Mit solchen Geräten werden Mädchen bei der Genitalverstümmelung unvorstellbare Schmerzen zugefügt – die vielfachen Schäden begleiten die Opfer ein Leben lang Quelle: YASUYOSHI CHIBA/AFP/Getty Images
In Deutschland sind 65.000 Mädchen und Frauen von Genitalverstümmelung betroffen, Tendenz steigend. Nicht nur infolge der Zuwanderung: Das barbarische Ritual wird auch in Europa praktiziert, warnt Charlotte Weil von Terre des Femmes.
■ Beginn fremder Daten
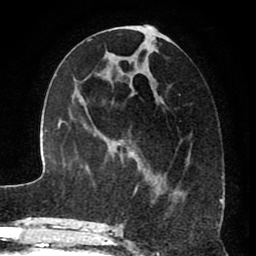
Breast MRI (dynamic contrast-enhanced), one axial slice. Position 35 of 80 along the scan axis. Cropped to one breast. Dynamic contrast-enhanced series, time point 2 of 8 at this slice position (early post-contrast). 1.5 T. TE 2.6 ms, TR 5.6 ms. 2 mm slice thickness. 256 × 256 image matrix, field of view 170 × 170 mm. Female patient.
Annotated regions visible in this slice (semi-automatically segmented with operator editing):
- enhancing-tissue mask used for the functional tumour volume (all voxels passing the contrast-enhancement thresholds inside the analysis volume; usually the tumour): bounding box [x1, y1, x2, y2] px = [115, 26, 187, 214]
Von Kaja Klapsa | DIE WELT

WELT: Frau Weil, warum leben in Deutschland immer mehr genitalverstümmelte Frauen und Mädchen?

Charlotte Weil: Seit 2015 sind viele Menschen nach Deutschland geflüchtet, in deren Herkunftsland Genitalverstümmelung sehr stark praktiziert wird. Zum Beispiel aus Eritrea, Somalia oder dem Irak. Die Frauen, die zu uns kommen, sind in der Regel schon betroffen. Bei den Töchtern steht es oft noch an. Einige werden schon im Säuglingsalter beschnitten, andere erst beim Eintritt in die Pubertät. Meistens verreisen die Familien in den Ferien für die Beschneidung.

WELT: Wohin?

Weil: Einige fahren in ihre Herkunftsländer, zum Beispiel in den Senegal oder nach Gambia. Ansonsten weichen sie auf andere europäische Städte aus, am häufigsten auf Paris, zuletzt wohl auch auf Amsterdam. Dort gibt es eine sehr große afrikanische Diaspora. Diese lädt dann eine Beschneiderin aus dem Herkunftsland ein, zum Beispiel für zwei Monate. Und dann fahren Familien aus Deutschland hin, um die Töchter verstümmeln zu lassen. Die Communitys sind europaweit sehr gut untereinander vernetzt.